To compete with incandescent lights, the output spectrum of the LED must be altered to provide a spectrum that is perceived as being “white” by a human observer. In general, LEDs generate light in a small band of wavelengths. Hence, to build a light source that is perceived as being white, either the light from a number of LEDs of differing output wavelengths must be combined or light from a monochromatic LED must be down converted by a phosphor layer to provide light in additional regions of the visual spectrum. The most common form of white LED utilizes a blue-emitting LED and a layer of phosphor that converts part of the blue light into yellow light. The combination of blue and yellow light is perceived by a human observer to be white if the ratio of blue to yellow light is properly chosen.
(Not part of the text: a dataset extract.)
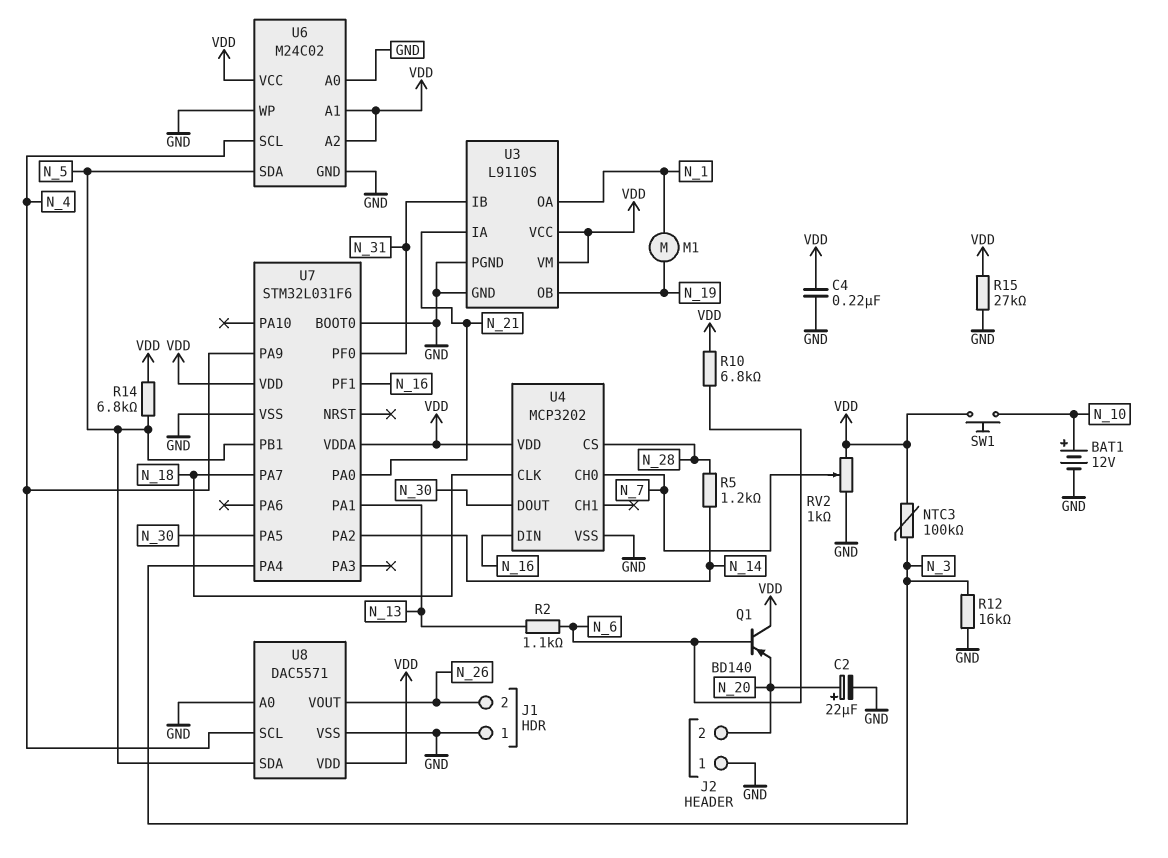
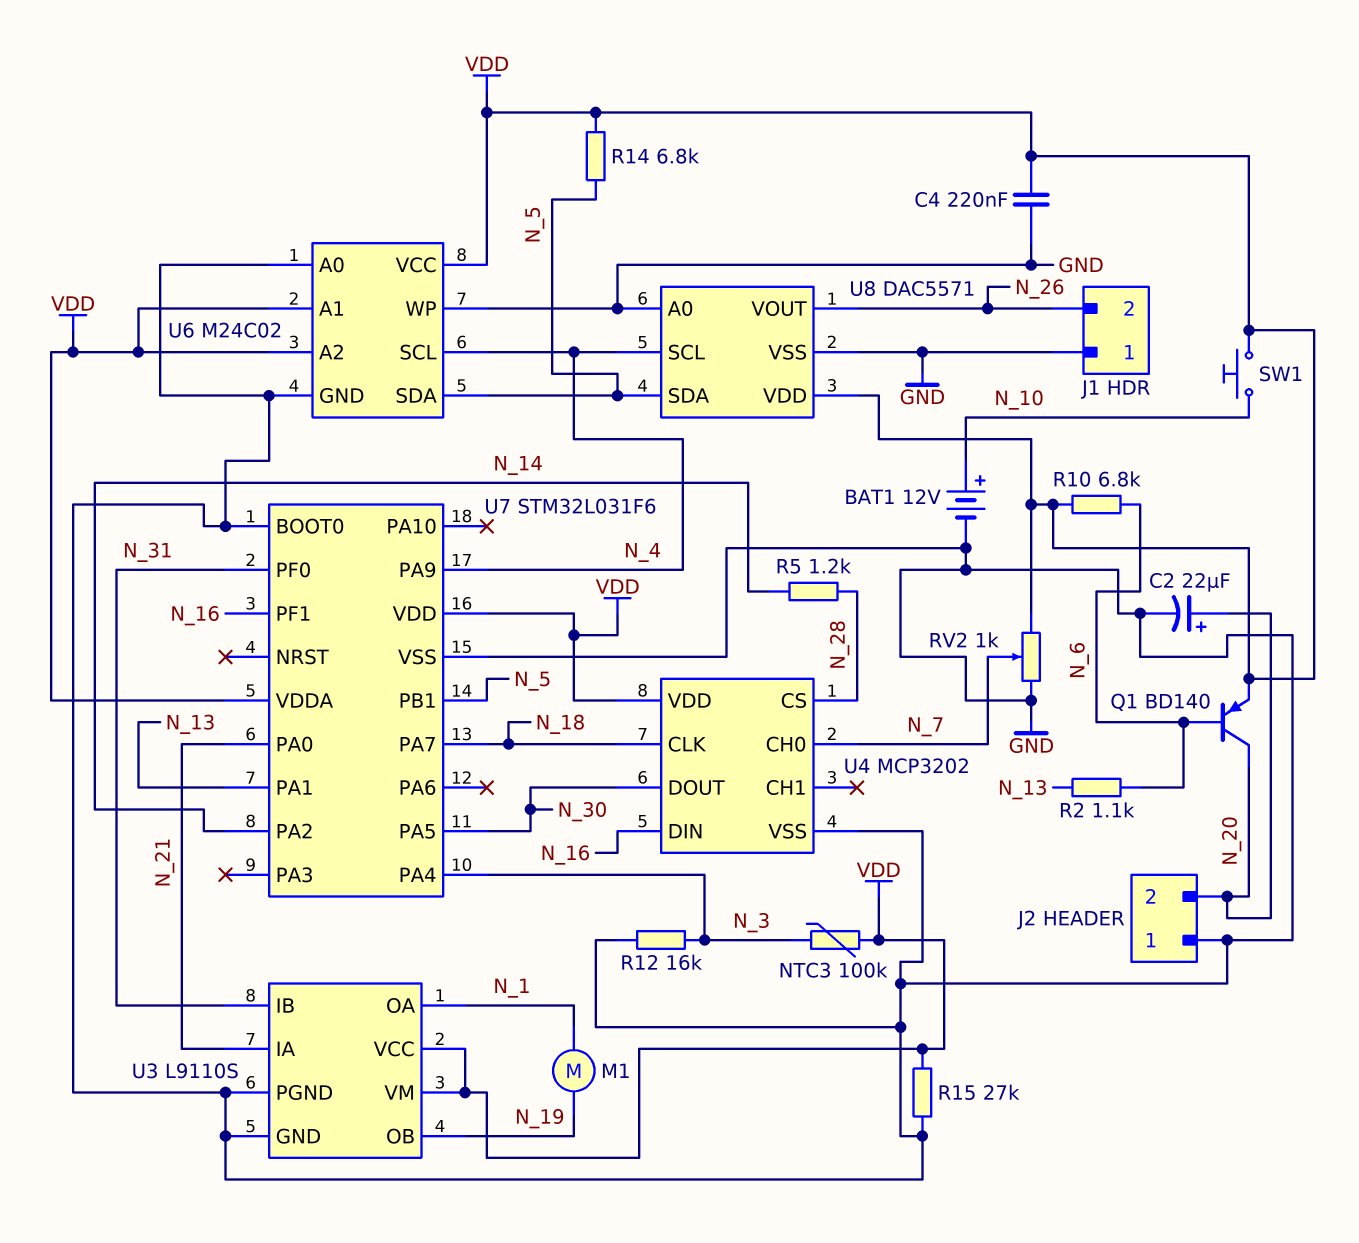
Q1: PNP BD140 (B N_6, C VDD, E N_20) -> PNP BD140 (B N_6, C N_20, E VDD)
Heat dissipation is a significant problem in LED-based lighting systems that are to compete with incandescent and fluorescent light sources. Unlike incandescent lights, LEDs must be run at relatively low temperatures. First, the efficiency with which an LED coverts electrical power to light decreases as the temperature of the LED increases. Second, the phosphor-conversion layers are typically constructed by dispersing phosphor particles in an epoxy layer that overlies the LED. When the blue light is converted to yellow light by the phosphor particles, the difference in energy between the blue photons and the yellow photons becomes heat that is deposited in the phosphor particle. This heat must pass through the phosphor layer before being dissipated to the ambient environment. Since the base material in which the phosphor is suspended has poor thermal conductivity, the temperature of the phosphor particles must be significantly above ambient to drive the heat through this layer. This heating often leads to structural failure in the phosphor layer due to the difference in thermal expansion coefficient between the carrier material and the phosphor particles. It should be noted that the fraction of the blue light that is converted to heat is significant. Hence, as the power output of the light sources increases, the problems associated with phosphor layer degradation also increases.